Hypothesis Testing – Causes of Exploding Statistics and P-Values Near Zero with Wilcoxon-Mann-Whitney Test

hypothesis testingstatistical significancewilcoxon-mann-whitney-test

I am using the Wilcoxon Rank-Sum/Mann-Whitney U test to compare metrics between two groups. In almost all cases, I get huge values for the statistic and only p-values around zero. In one case I got reasonable values for p around 0.22, which raises the question if the other cases are actually around zero. The number of values in the distributions I compare ranges between 200k and 800k depending on the metric and can differ between the two groups.

The null hypothesis is that both groups are from the same distribution.

  • Is it possible to get p-values around zero with these tests and what does that mean?
  • Is there a cause which could explain this behavior?

Please comment if you need more information on my setup.

Edit 1:

The statistic values seem to be reasonable as they seem to be around the expected mean of 1/2 the product of the size of the two groups.

Edit 2:

It seems that I have very few very high outliers but they should not be an issue with the chosen test as described here: Do we need to worry about outliers when using rank-based tests?.

Best Answer

Nothing out of the ordinary is going on from the sound of it.

In almost all cases, I get huge values for the statistic

Have you looked at the range of possible values for the statistic?

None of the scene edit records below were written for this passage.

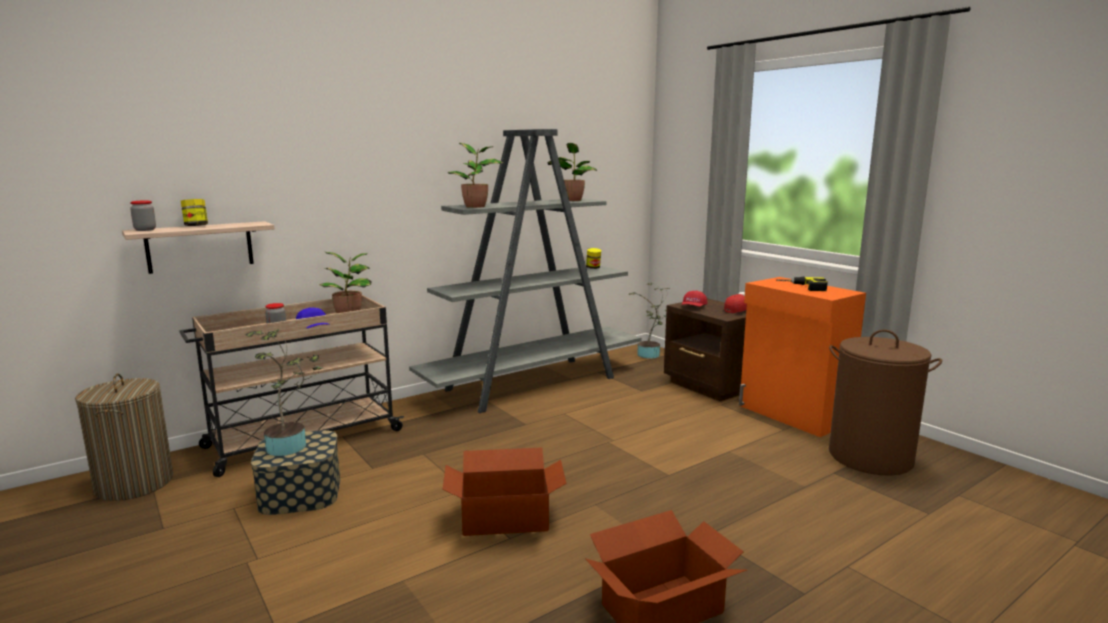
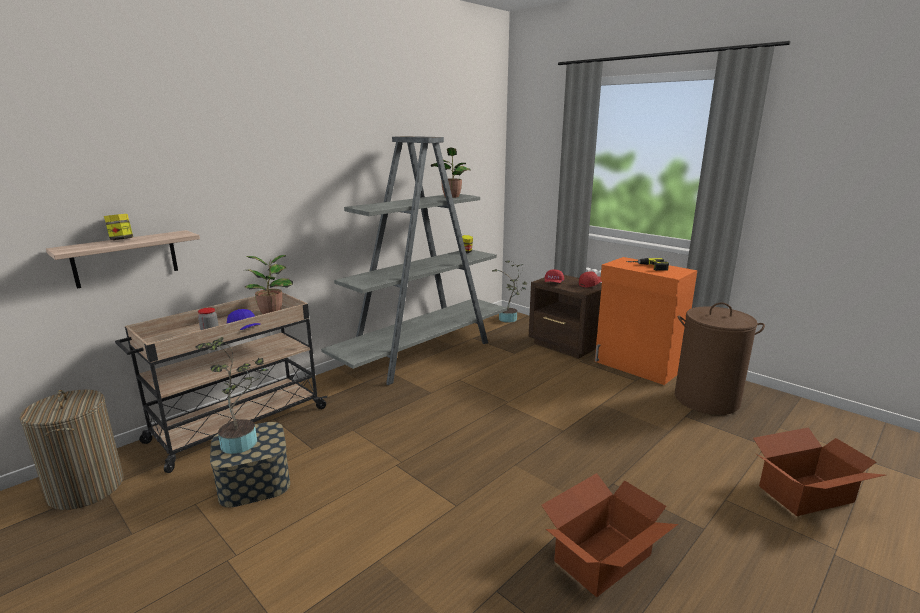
camera: 10 degrees left, 5 degrees up
(145, 230) = (71, 247): jar -> none
(476, 206) = (377, 207): potted plant -> none
(506, 519) = (446, 487): cardboard box -> cardboard box (807, 494)

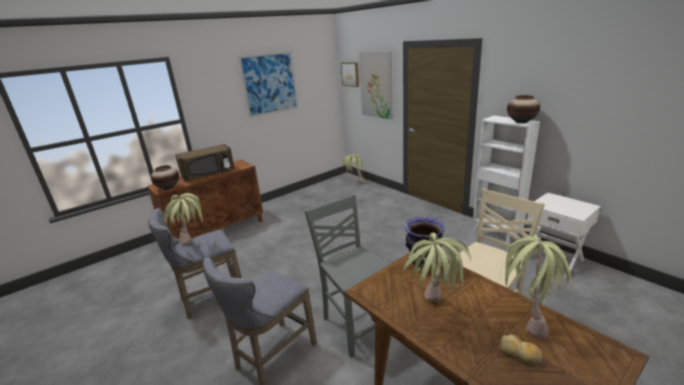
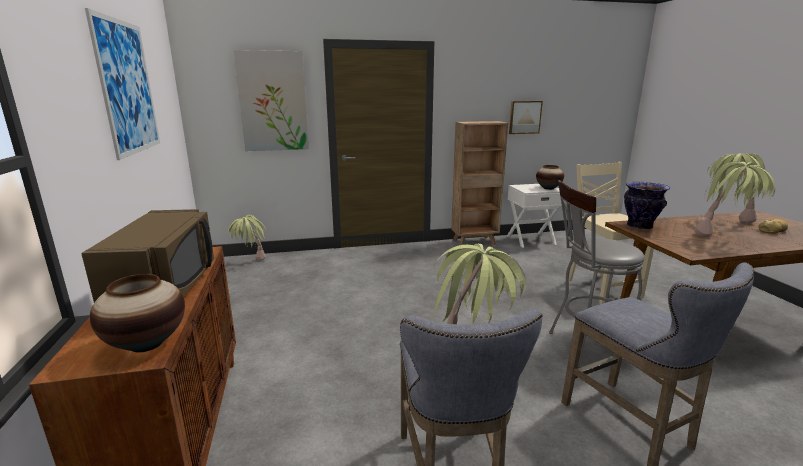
camera: 65 degrees left, 5 degrees down
(350, 74) = (209, 88): picture -> picture (524, 117)
(356, 325) = (584, 347): grey chair -> grey stool
(496, 234) = (475, 242): white bookcase -> brown bookcase
(521, 122) = (492, 121): vase -> vase (548, 188)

For the usual form of the U-statistic, it can take values between $0$ and $mn$ where $m$ and $n$ are the two sample sizes.

If you divide the statistic by $mn$, you get $\frac{U}{mn}$, which is the proportion (rather than the count) of cases in which a value from one sample exceeds a value from the other, which takes values between $0$ and $1$. The null case corresponds to an expected proportion of $\frac12$ (with standard error $\sqrt{\frac{m+n+1}{12mn}}$).

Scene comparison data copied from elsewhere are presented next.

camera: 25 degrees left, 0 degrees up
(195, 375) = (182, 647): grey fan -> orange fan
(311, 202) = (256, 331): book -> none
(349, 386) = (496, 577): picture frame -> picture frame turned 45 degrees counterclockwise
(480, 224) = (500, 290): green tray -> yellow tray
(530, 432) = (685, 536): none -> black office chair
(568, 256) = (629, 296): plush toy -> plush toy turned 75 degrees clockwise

Alternatively, you could look at a z-score, which you may find somewhat more intuitive than the raw test statistic.

Is it possible to get p-values around zero with these tests and what does that mean?

Certainly. Unless your sample sizes are very small, extremely small p-values are possible.

For a one-tailed test the p-value may be as small as $\frac{m!\, n!}{(m+n)!}$ and twice that for a two-tailed test. For example with small sample sizes of $m=n=10$, you could see a two-tailed p-value as small as $1/92378$ or about $0.000011$ and the smallest available p-values decrease very rapidly as sample sizes increase. Doubling both sample sizes to $m=n=20$ reduces the smallest possible p-value by a factor of about $746000$, to $1.45\times 10^{-11}$.

Is there a cause which could explain this behavior?

A small to moderate effect size with large samples or a large effect size with smaller samples can both do it.